To initialize PySpark, just call
import findspark
findspark.init()
import pyspark
sc = pyspark.SparkContext(appName="myAppName")
Without any arguments, the SPARK_HOME environment variable will be used, and if that isn't set, other possible install locations will be checked. If you've installed spark with
brew install apache-spark
on OS X, the location /usr/local/opt/apache-spark/libexec
will be searched.
Alternatively, you can specify a location with the spark_home
argument.
findspark.init('/path/to/spark_home')
To verify the automatically detected location, call
findspark.find()
Findspark can add a startup file to the current IPython profile so that the environment vaiables will be properly set and pyspark will be imported upon IPython startup. This file is created when edit_profile
is set to true.
ipython --profile=myprofile
findspark.init('/path/to/spark_home', edit_profile=True)

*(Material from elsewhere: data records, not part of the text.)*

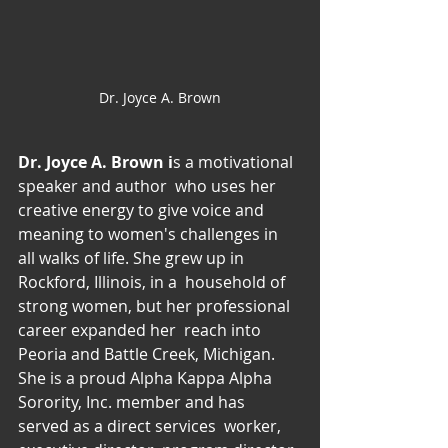
Dr. Joyce A. Brown
Dr. Joyce A. Brown i
s a motivational 
speaker and author  who uses her 
creative energy to give voice and 
meaning to women's challenges in 
all walks of life. She grew up in 
Rockford, Illinois, in a  household of 
strong women, but her professional 
career expanded her  reach into 
Peoria and Battle Creek, Michigan. 
She is a proud Alpha Kappa Alpha 
Sorority, Inc. member and has 
served as a direct services  worker, 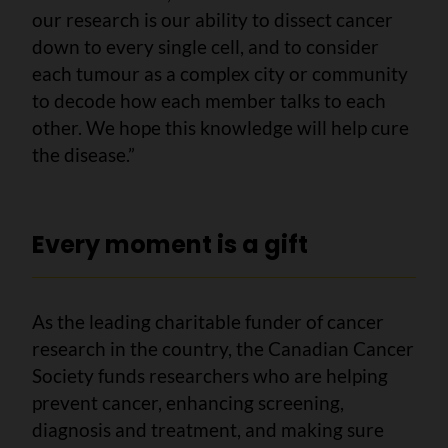
our research is our ability to dissect cancer
down to every single cell, and to consider
each tumour as a complex city or community
to decode how each member talks to each
other. We hope this knowledge will help cure
the disease.”
Every moment is a gift
As the leading charitable funder of cancer
research in the country, the Canadian Cancer
Society funds researchers who are helping
prevent cancer, enhancing screening,
diagnosis and treatment, and making sure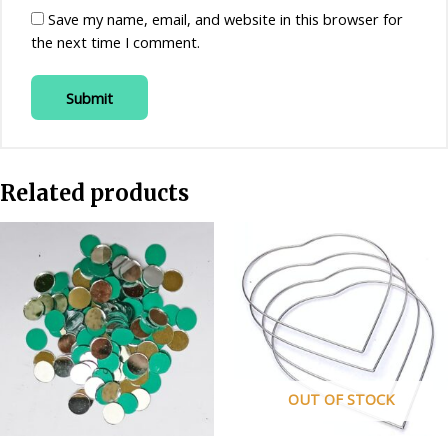
Save my name, email, and website in this browser for
the next time I comment.
Related products
OUT OF STOCK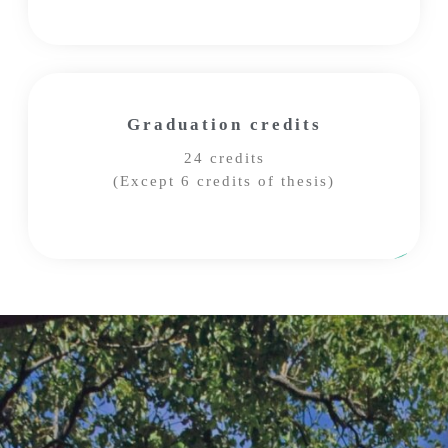
Graduation credits
24 credits
(Except 6 credits of thesis)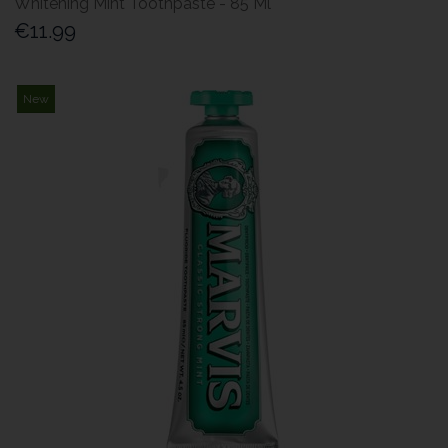
Whitening Mint Toothpaste - 85 Ml
€11.99
New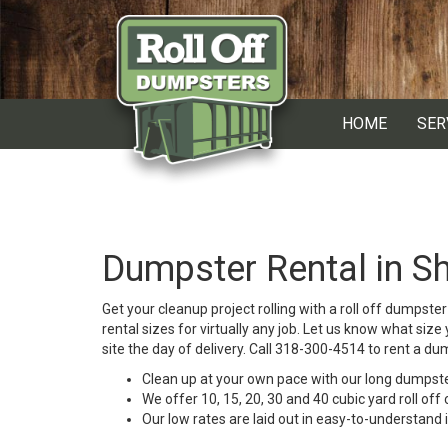
HOME
SER
Dumpster Rental in Sh
Get your cleanup project rolling with a roll off dumpst
rental sizes for virtually any job. Let us know what siz
site the day of delivery. Call 318-300-4514 to rent a du
Clean up at your own pace with our long dumpster
We offer 10, 15, 20, 30 and 40 cubic yard roll off 
Our low rates are laid out in easy-to-understand 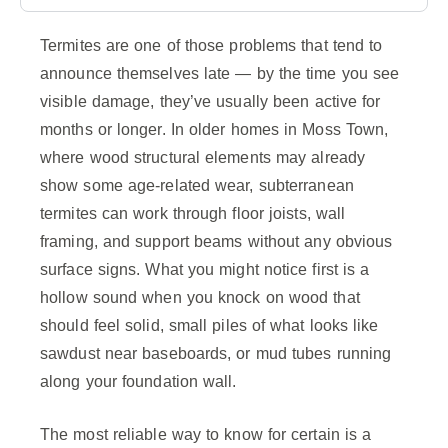
Termites are one of those problems that tend to
announce themselves late — by the time you see
visible damage, they’ve usually been active for
months or longer. In older homes in Moss Town,
where wood structural elements may already
show some age-related wear, subterranean
termites can work through floor joists, wall
framing, and support beams without any obvious
surface signs. What you might notice first is a
hollow sound when you knock on wood that
should feel solid, small piles of what looks like
sawdust near baseboards, or mud tubes running
along your foundation wall.
The most reliable way to know for certain is a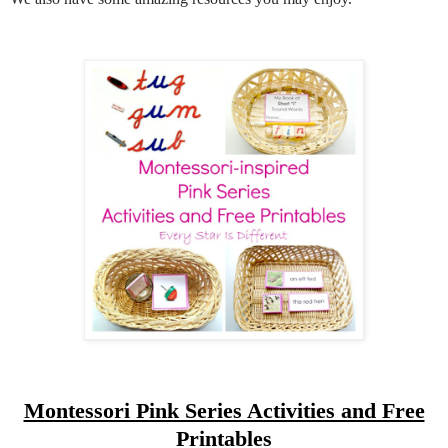
Montessori Pink Series Activities and Free
Printables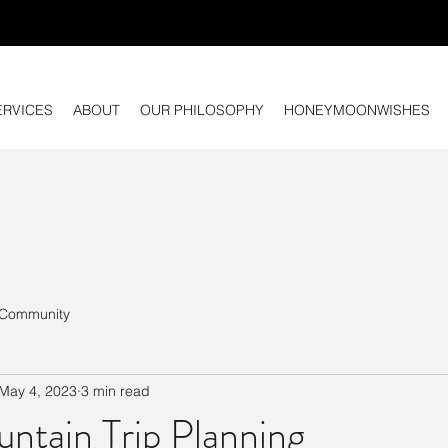
ERVICES
ABOUT
OUR PHILOSOPHY
HONEYMOONWISHES
 Community
May 4, 2023
3 min read
ntain Trip Planning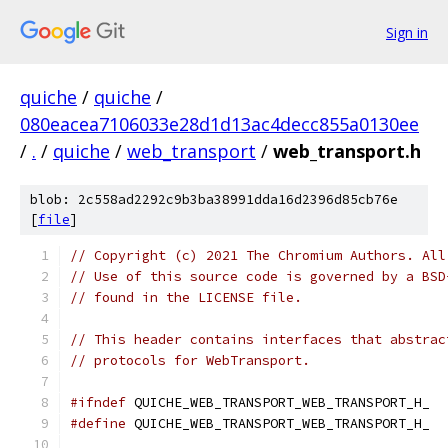
Sign in
quiche
/
quiche
/
080eacea7106033e28d1d13ac4decc855a0130ee
/
.
/
quiche
/
web_transport
/
web_transport.h
blob: 2c558ad2292c9b3ba38991dda16d2396d85cb76e
[
file
]
// Copyright (c) 2021 The Chromium Authors. All
// Use of this source code is governed by a BSD
// found in the LICENSE file.
// This header contains interfaces that abstrac
// protocols for WebTransport.
#ifndef
 QUICHE_WEB_TRANSPORT_WEB_TRANSPORT_H_
#define
 QUICHE_WEB_TRANSPORT_WEB_TRANSPORT_H_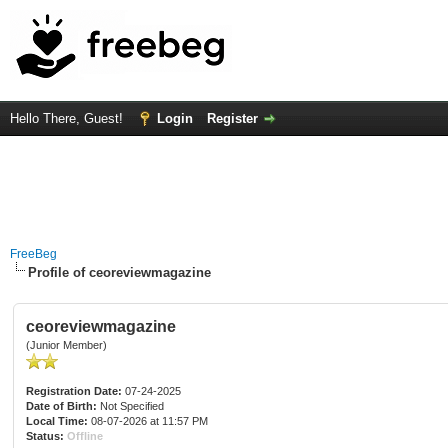
Hello There, Guest!
Login
Register
FreeBeg
Profile of ceoreviewmagazine
ceoreviewmagazine
(Junior Member)
Registration Date:
07-24-2025
Date of Birth:
Not Specified
Local Time:
08-07-2026 at 11:57 PM
Status:
Offline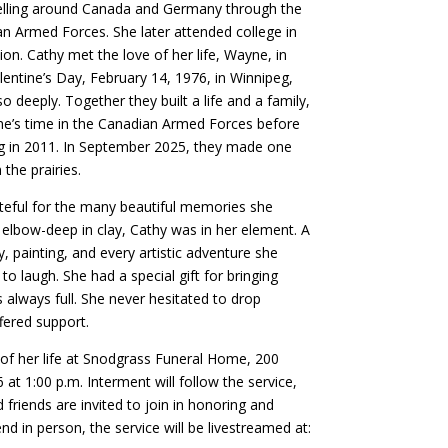
velling around Canada and Germany through the
an Armed Forces. She later attended college in
ion. Cathy met the love of her life, Wayne, in
ntine’s Day, February 14, 1976, in Winnipeg,
 deeply. Together they built a life and a family,
e’s time in the Canadian Armed Forces before
ng in 2011. In September 2025, they made one
 the prairies.
ateful for the many beautiful memories she
elbow-deep in clay, Cathy was in her element. A
y, painting, and every artistic adventure she
to laugh. She had a special gift for bringing
always full. She never hesitated to drop
ffered support.
 of her life at Snodgrass Funeral Home, 200
 1:00 p.m. Interment will follow the service,
friends are invited to join in honoring and
nd in person, the service will be livestreamed at: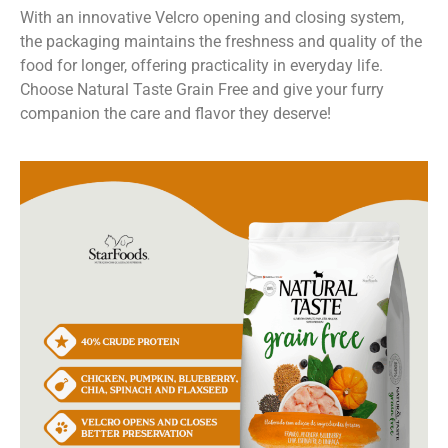
With an innovative Velcro opening and closing system,
the packaging maintains the freshness and quality of the
food for longer, offering practicality in everyday life.
Choose Natural Taste Grain Free and give your furry
companion the care and flavor they deserve!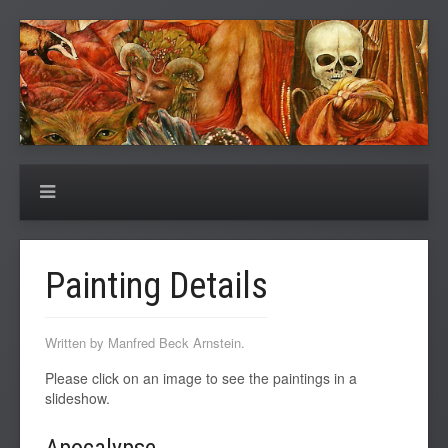
Painting Details
Written by Manfred Beck Arnstein.
Please click on an image to see the paintings in a
slideshow.
Apocalypse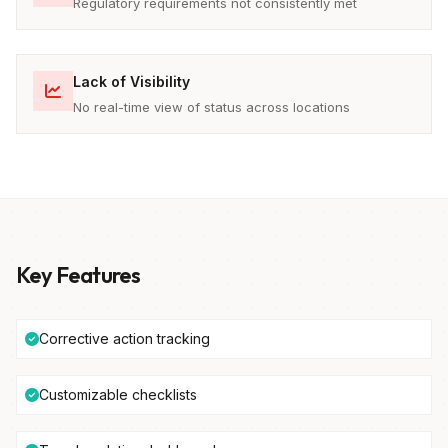
Regulatory requirements not consistently met
Lack of Visibility
No real-time view of status across locations
Key Features
Corrective action tracking
Customizable checklists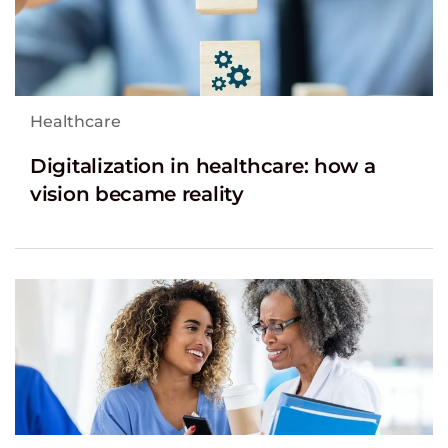
Healthcare
Digitalization in healthcare: how a
vision became reality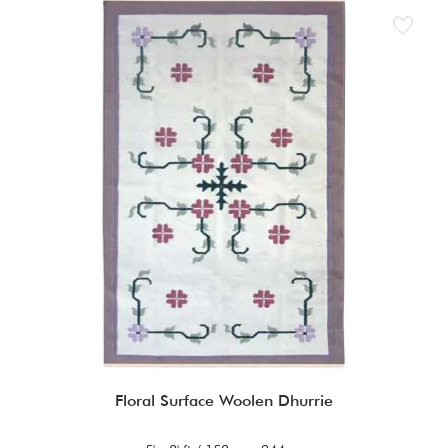
Floral Surface Woolen Dhurrie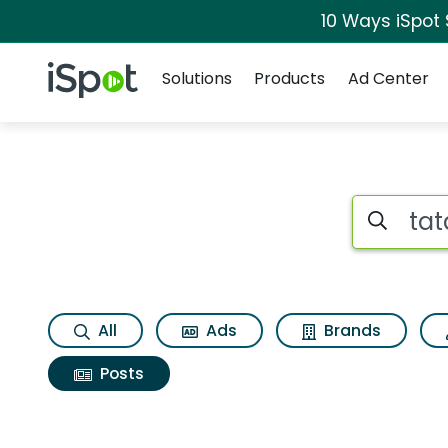
10 Ways iSpot
Navigation
iSpot Logo
Solutions
Products
Ad Center
Search iSp
All
Ads
Brands
Posts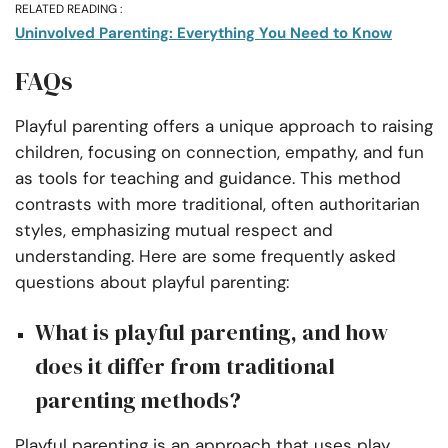
RELATED READING :
Uninvolved Parenting: Everything You Need to Know
FAQs
Playful parenting offers a unique approach to raising
children, focusing on connection, empathy, and fun
as tools for teaching and guidance. This method
contrasts with more traditional, often authoritarian
styles, emphasizing mutual respect and
understanding. Here are some frequently asked
questions about playful parenting:
What is playful parenting, and how
does it differ from traditional
parenting methods?
Playful parenting is an approach that uses play,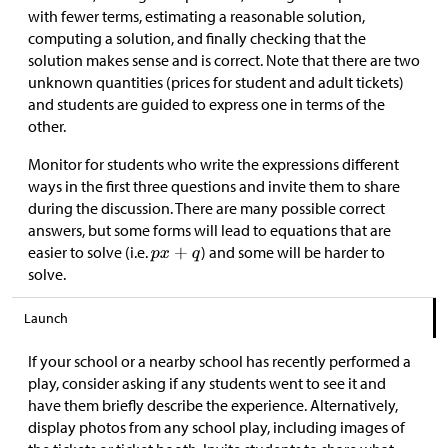
with fewer terms, estimating a reasonable solution,
computing a solution, and finally checking that the
solution makes sense and is correct. Note that there are two
unknown quantities (prices for student and adult tickets)
and students are guided to express one in terms of the
other.
Monitor for students who write the expressions different
ways in the first three questions and invite them to share
during the discussion. There are many possible correct
answers, but some forms will lead to equations that are
easier to solve (i.e.
) and some will be harder to
solve.
Launch
If your school or a nearby school has recently performed a
play, consider asking if any students went to see it and
have them briefly describe the experience. Alternatively,
display photos from any school play, including images of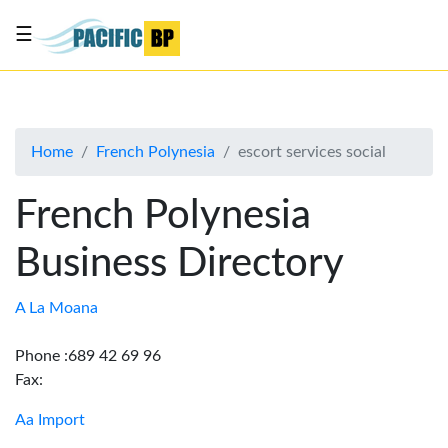
☰
List
my
business
Home
French Polynesia
escort services social
About
Us
French Polynesia
Advertise
Business Directory
Contact
Us
A La Moana
Phone :689 42 69 96
Fax:
Aa Import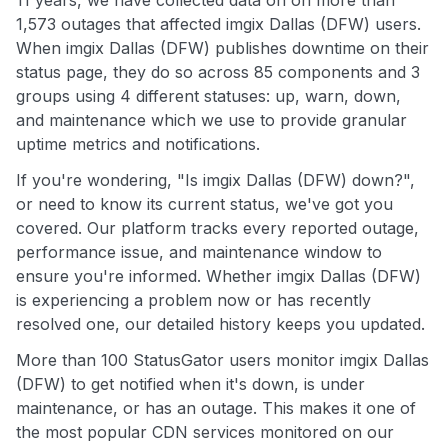
11 years, we have collected data on on more than
1,573 outages that affected imgix Dallas (DFW) users.
When imgix Dallas (DFW) publishes downtime on their
status page, they do so across 85 components and 3
groups using 4 different statuses: up, warn, down,
and maintenance which we use to provide granular
uptime metrics and notifications.
If you're wondering, "Is imgix Dallas (DFW) down?",
or need to know its current status, we've got you
covered. Our platform tracks every reported outage,
performance issue, and maintenance window to
ensure you're informed. Whether imgix Dallas (DFW)
is experiencing a problem now or has recently
resolved one, our detailed history keeps you updated.
More than 100 StatusGator users monitor imgix Dallas
(DFW) to get notified when it's down, is under
maintenance, or has an outage. This makes it one of
the most popular CDN services monitored on our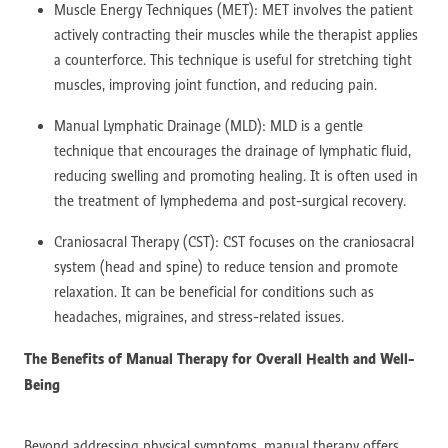
Muscle Energy Techniques (MET): MET involves the patient
actively contracting their muscles while the therapist applies
a counterforce. This technique is useful for stretching tight
muscles, improving joint function, and reducing pain.
Manual Lymphatic Drainage (MLD): MLD is a gentle
technique that encourages the drainage of lymphatic fluid,
reducing swelling and promoting healing. It is often used in
the treatment of lymphedema and post-surgical recovery.
Craniosacral Therapy (CST): CST focuses on the craniosacral
system (head and spine) to reduce tension and promote
relaxation. It can be beneficial for conditions such as
headaches, migraines, and stress-related issues.
The Benefits of Manual Therapy for Overall Health and Well-
Being
Beyond addressing physical symptoms, manual therapy offers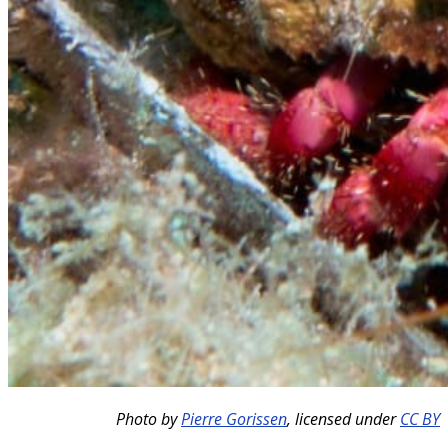
Photo by
Pierre Gorissen
,
licensed under
CC BY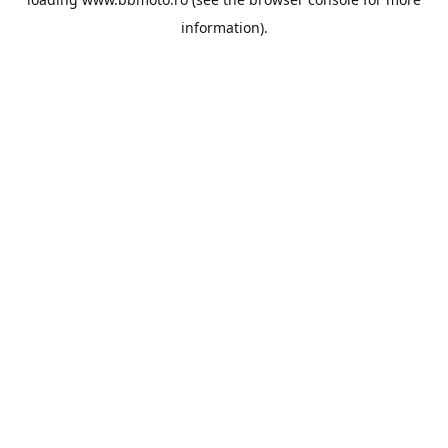
information).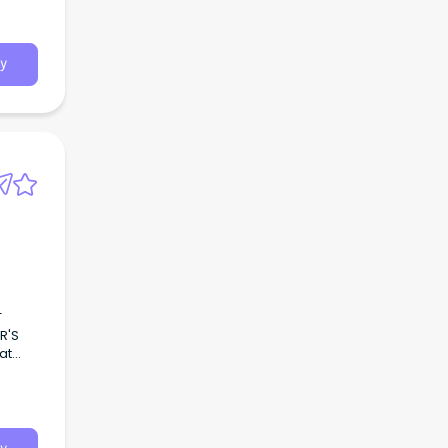
tinued
y
T
R'S
at
t!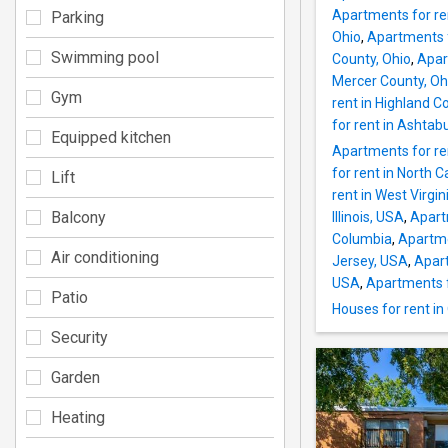
Apartments for ren
Parking
Ohio
,
Apartments f
Swimming pool
County, Ohio
,
Apar
Mercer County, Oh
Gym
rent in Highland C
for rent in Ashtab
Equipped kitchen
Apartments for ren
for rent in North C
Lift
rent in West Virgi
Balcony
Illinois, USA
,
Apart
Columbia
,
Apartme
Air conditioning
Jersey, USA
,
Apart
USA
,
Apartments f
Patio
Houses for rent in
Security
Garden
Heating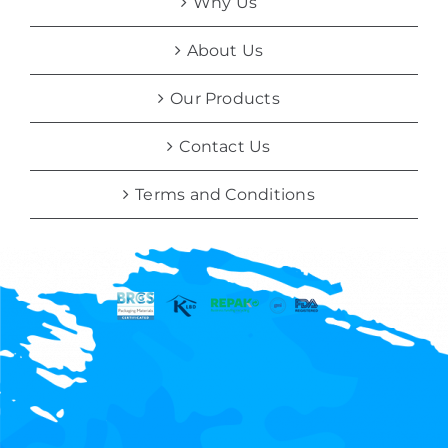
Why Us
About Us
Our Products
Contact Us
Terms and Conditions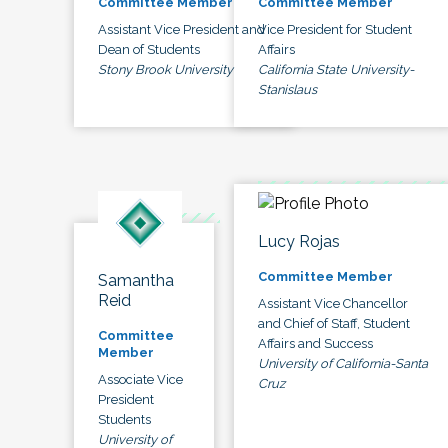
Committee Member
Committee Member
Assistant Vice President and
Vice President for Student
Dean of Students
Affairs
Stony Brook University
California State University-
Stanislaus
Lucy Rojas
Committee Member
Samantha
Reid
Assistant Vice Chancellor
and Chief of Staff, Student
Committee
Affairs and Success
Member
University of California-Santa
Associate Vice
Cruz
President
Students
University of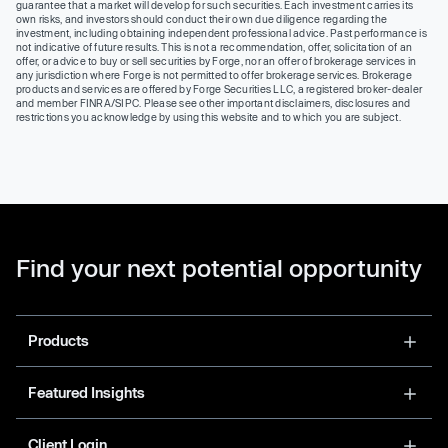
guarantee that a market will develop for such securities. Each investment carries its
own risks, and investors should conduct their own due diligence regarding the
investment, including obtaining independent professional advice. Past performance is
not indicative of future results. This is not a recommendation, offer, solicitation of an
offer, or advice to buy or sell securities by Forge, nor an offer of brokerage services in
any jurisdiction where Forge is not permitted to offer brokerage services. Brokerage
products and services are offered by Forge Securities LLC, a registered broker-dealer
and member FINRA/SIPC. Please see other important disclaimers, disclosures and
restrictions you acknowledge by using this website and to which you are subject.
Find your next potential opportunity
Products
Featured Insights
Client Login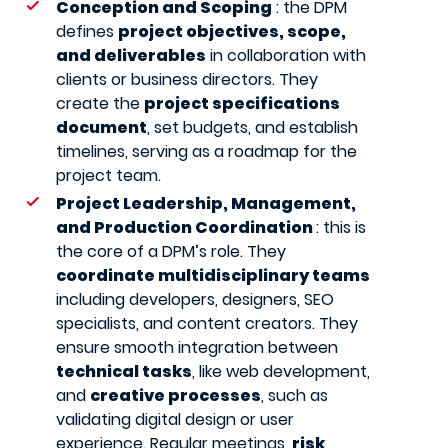
Conception and Scoping
: the DPM
defines
project objectives, scope,
and deliverables
in collaboration with
clients or business directors. They
create the
project specifications
document
, set budgets, and establish
timelines, serving as a roadmap for the
project team.
Project Leadership, Management,
and Production Coordination
: this is
the core of a DPM’s role. They
coordinate multidisciplinary teams
including developers, designers, SEO
specialists, and content creators. They
ensure smooth integration between
technical tasks
, like web development,
and
creative processes
, such as
validating digital design or user
experience. Regular meetings,
risk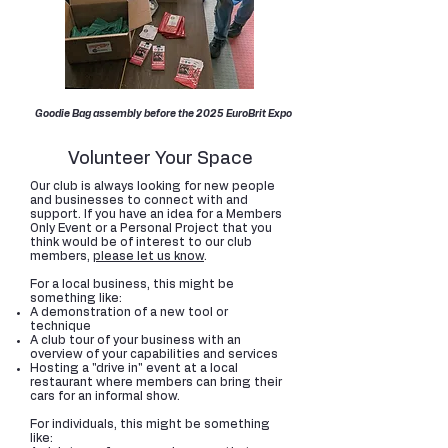
Goodie Bag assembly before the 2025 EuroBrit Expo
Volunteer Your Space
Our club is always looking for new people
and businesses to connect with and
support. If you have an idea for a Members
Only Event or a Personal Project that you
think would be of interest to our club
members,
please let us know
.
For a local business, this might be
something like:
A demonstration of a new tool or
technique
A club tour of your business with an
overview of your capabilities and services
Hosting a "drive in" event at a local
restaurant where members can bring their
cars for an informal show.
For individuals, this might be something
like: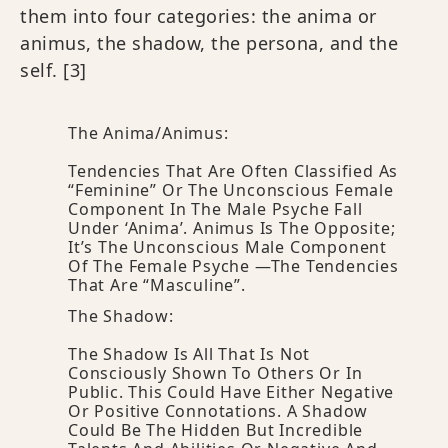
them into four categories: the anima or
animus, the shadow, the persona, and the
self.
[3]
The Anima/animus:
Tendencies That Are Often Classified As
“feminine” Or The Unconscious Female
Component In The Male Psyche Fall
Under ‘Anima’. Animus Is The Opposite;
It’s The Unconscious Male Component
Of The Female Psyche —the Tendencies
That Are “masculine”.
The Shadow:
The Shadow Is All That Is Not
Consciously Shown To Others Or In
Public. This Could Have Either Negative
Or Positive Connotations. A Shadow
Could Be The Hidden But Incredible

Findspark can also add to the .bashrc configuration file if it is present so that the environment variables will be properly set whenever a new shell is opened. This is enabled by setting the optional argument edit_rc
to true.
findspark.init('/path/to/spark_home', edit_rc=True)
If changes are persisted, findspark will not need to be called again unless the spark installation is moved.